Wij waren van de 'verloren generatie'. Niets te bevechten, opgetild door een
snel groeiende welvaart, door onze voorgangers tot opstand uitgedaagd, maar
misschien wel liever op zoek naar een veilige schoot. Want vele ouders, die
het kind in zichzelf niet konden missen, durfden opeens een echtscheiding
aan, compleet met ingewikkelde bezoekregelingen, partnerwisselingen en soms
wel vier verschillende achternamen in één gezin ... sorry leefgemeenschap.
Niet vreemd dat de jeugd zichzelf zat te troosten voor de televisie, dat
machtige kijkvenster met nog maar twee kanalen. Ergo: wie, zoals onze
slager, op de buis verscheen was gelijk landelijk bekend.
'Neem je je eigen visagist mee?' 'Nee hoor, alleen mijn hoofd.' Met pancake
afgestoft zat ik onder de gloeiende lampen en moest reageren op de namen van
televisieprogramma's uit de betreffende epoche. Ik wist zo ongeveer alles!

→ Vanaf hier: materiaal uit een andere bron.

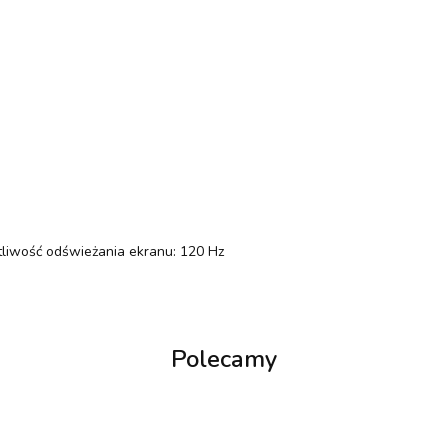
tliwość odświeżania ekranu: 120 Hz
Polecamy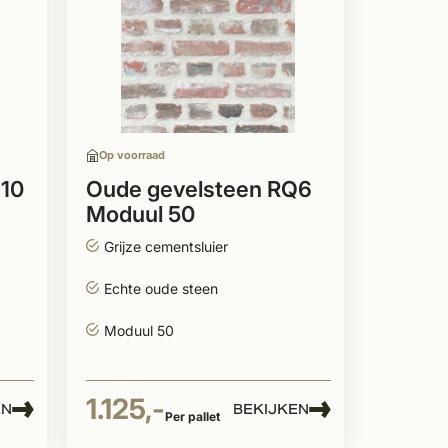
Op voorraad
Q10
Oude gevelsteen RQ6
Moduul 50
Grijze cementsluier
Echte oude steen
Moduul 50
1.125,-
EN
BEKIJKEN
Per pallet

Tot mijn eigen verbijstering kon ik mij zelfs de Mike Burnstyn-show
herinneren en het VARA-sociodrama 'Waaldrecht'. Okee, ik heb een goed
geheugen, maar was ik zo'n ongeremde televisiekijker? Als je ouder wordt
gaat er meer langs je heen, je vergeet makkelijker, maar wat blijft is een
verontrustende wetenschap: juist deze herinneringen blijven blijkbaar het
langst bestaan. Ik zal ermee moeten leven. Generatiegenoten, tot over tien
jaar in de polonaise op het Alexander Curly Revival Weekend!